This week I had a phone consultation with a young lady stockbroker from Cyprus. She told me she had attended an event connected with the 'Hat Theory' of Edward de Bono, the lateral thinking guru.

The Malta-born philosopher, who recently gave Bloomberg a lengthy interview, has been one of the most effective thinkers of the 20th century. One has yet to see what his impact will be in the 21st.

His ideas on the fall of civilisations are particularly appropriate in the current circumstances when many great men have observed that capitalism has fallen - for the time being, at least. There can be no capitalism with government pulling all the strings in banking. We must be happy with government having an overall control of the banking system, but if the state is to determine who does or does not obtain a loan, we are only heading towards communism of the most brutal sort.

The extent of the downfall of the world banking system can be seen by the fantastic drop in the capitalisation of the world's leading banks, among them Citigroup and UBS. One wonders what would have happened to Malta, had the same happened to HSBC.

The full blast of the present financial blizzard has hit the UK worst of all. A country like Italy has hardly suffered to the same extent. The UK had pinned its fortune on the global provision of financial services, while Italy had decided to rely mainly on manufacturing. This is, however, declining rapidly. If it is to survive, it must innovate. Crisis is by no means absent from its manufacturing base as we can see from the sad prospects of the defunct ST Microelectronics project in Catania. Let Malta take note.

Italy has been saved for the immediate future, but not for ever, by the euro. This currency, as The Economist has noticed, has come out of the crisis with flying colours.

The Sunday Telegraph (December 29) carried a full page article, 'The Z to A of a world turned upside down' with the text wrapping a large picture of Lord Peter Mandelson, the Labour grandee who is working hard to put sterling into the euro. His enemies are showing their weakness by the vitriol they are seeking to pour on his name. The otherwise highly competent article dubbed him 'The Lord of Darkness'.

Mandelson, a former EU Commissioner for trade, would know everything about Jean Claude Trichet's stand this week on the unsuitability of sterling's credentials for euro entry.

We need not go into the statistics - they are also very painful, for the UK has always loved its currency.

Every holder of sterling in Malta must know that it has been authoritatively observed that Britain will soon face a deficit of 10 per cent.
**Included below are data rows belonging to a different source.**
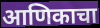
आणिकाचा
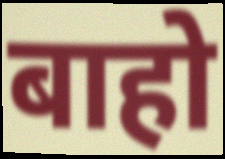
बाहो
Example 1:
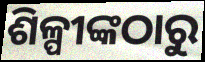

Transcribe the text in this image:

ଶିଳ୍ପୀଙ୍କଠାରୁ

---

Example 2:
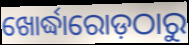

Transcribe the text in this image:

ଖୋର୍ଦ୍ଧାରୋଡ଼ଠାରୁ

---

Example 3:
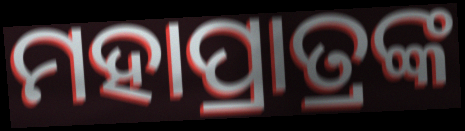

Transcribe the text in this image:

ମହାପ୍ରାତ୍ରଙ୍କ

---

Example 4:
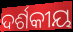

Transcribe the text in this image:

ଦର୍ଶକୀୟ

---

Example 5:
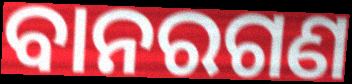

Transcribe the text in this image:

ବାନରଗଣ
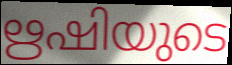
ഋഷിയുടെ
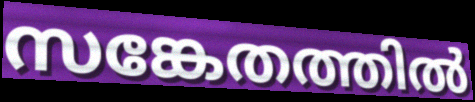
സങ്കേതത്തിൽ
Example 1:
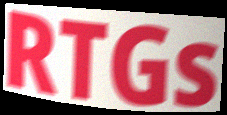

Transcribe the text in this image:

RTGs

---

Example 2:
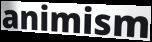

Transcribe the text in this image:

animism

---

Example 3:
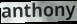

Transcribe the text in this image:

anthony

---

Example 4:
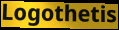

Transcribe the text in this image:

Logothetis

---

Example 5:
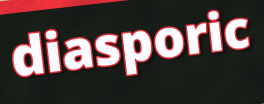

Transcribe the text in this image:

diasporic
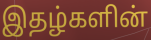
இதழ்களின்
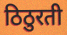
ठिठुरती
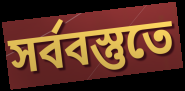
সর্ববস্তুতে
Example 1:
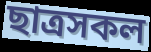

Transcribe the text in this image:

ছাত্ৰসকল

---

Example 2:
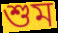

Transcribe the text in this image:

শুম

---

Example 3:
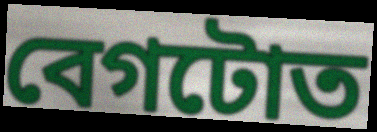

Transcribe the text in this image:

বেগটোত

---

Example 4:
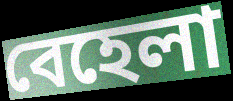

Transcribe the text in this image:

বেহেলা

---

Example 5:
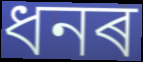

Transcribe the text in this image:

ধনৰ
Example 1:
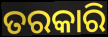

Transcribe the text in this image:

ତରକାରି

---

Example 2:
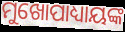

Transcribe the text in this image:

ମୁଖୋପାଧ୍ୟାୟଙ୍କ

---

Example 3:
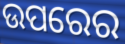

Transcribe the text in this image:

ଉପରେର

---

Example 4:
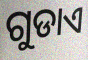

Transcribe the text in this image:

ଗୁଡାଏ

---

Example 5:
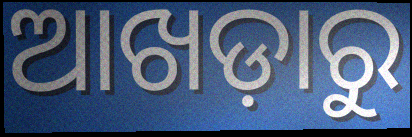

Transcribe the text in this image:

ଆଖଡ଼ାରୁ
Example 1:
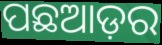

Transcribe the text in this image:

ପଛଆଡ଼ର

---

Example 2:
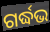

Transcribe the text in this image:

ଗର୍ଦ୍ଧଭ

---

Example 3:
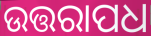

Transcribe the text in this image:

ଉତ୍ତରାପଧ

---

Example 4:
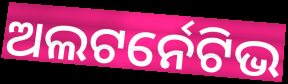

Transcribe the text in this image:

ଅଲଟର୍ନେଟିଭ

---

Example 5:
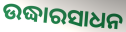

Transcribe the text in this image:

ଉଦ୍ଧାରସାଧନ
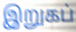
இறுகப்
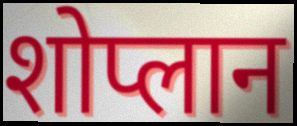
शोप्लान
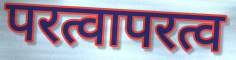
परत्वापरत्व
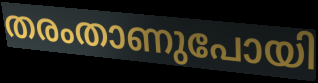
തരംതാണുപോയി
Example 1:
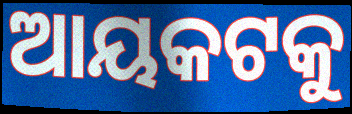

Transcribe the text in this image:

The Financial Times on Tuesday interviewed Peter Hambro, chairman of Peter Hambro Mining, scion of the great Hambros Bank which managed the highly successful Malta Development Fund.

"What is there to support the pound?" he asked. "What do people buy from us? They used to buy financial services... What else is there? Tourism?"

The economic situation in the UK underpinning sterling is exactly as Hambro describes it: the euro is momentary and, one must say, by comparison, in a far more enviable state. It is menaced by explosions like the one a few days ago in the streets of Athens.

The states of southern Europe, Spain, Italy and Greece present enormous unknown threats to the triumphant euro. Some hedge funds are betting on the demise of the euro. Are they going to be as successful as they were in their gambling with Volkswagen shares?

This is certainly the time when a great thinker like de Bono should come forward with ideas. In Margaret Thatcher's day The Observer had advised the Iron Lady to read Keynes and De Bono. She did exactly that.

One of de Bono's great thoughts concerns the fall of Chinese civilisation, which failed to evolve because of a lack of lateral thinking and consequently of inventions and discoveries as characterised western civilisation.

On January 5, the FT gave full confirmation of de Bono's views on the ossification of Chinese civilisation. It failed because it failed to innovate. It was the Chinese who first discovered that a paper currency carries inflationary risk. The Chinese failed to follow up on their discoveries.

Sterling (and one must admit, its massive over-extension) has helped the world, and in particular Malta, to discover affluence. It requires in future a blend of the ideas of Hambro and de Bono.

Incidentally, the FT must be groaning for a letter by de Bono on the current crisis. Hambro has already expressed himself.

Mr Azzopardi Vella, economic consultant with DBR Investments Ltd, has promoted the Malta Development Fund and advised S and P.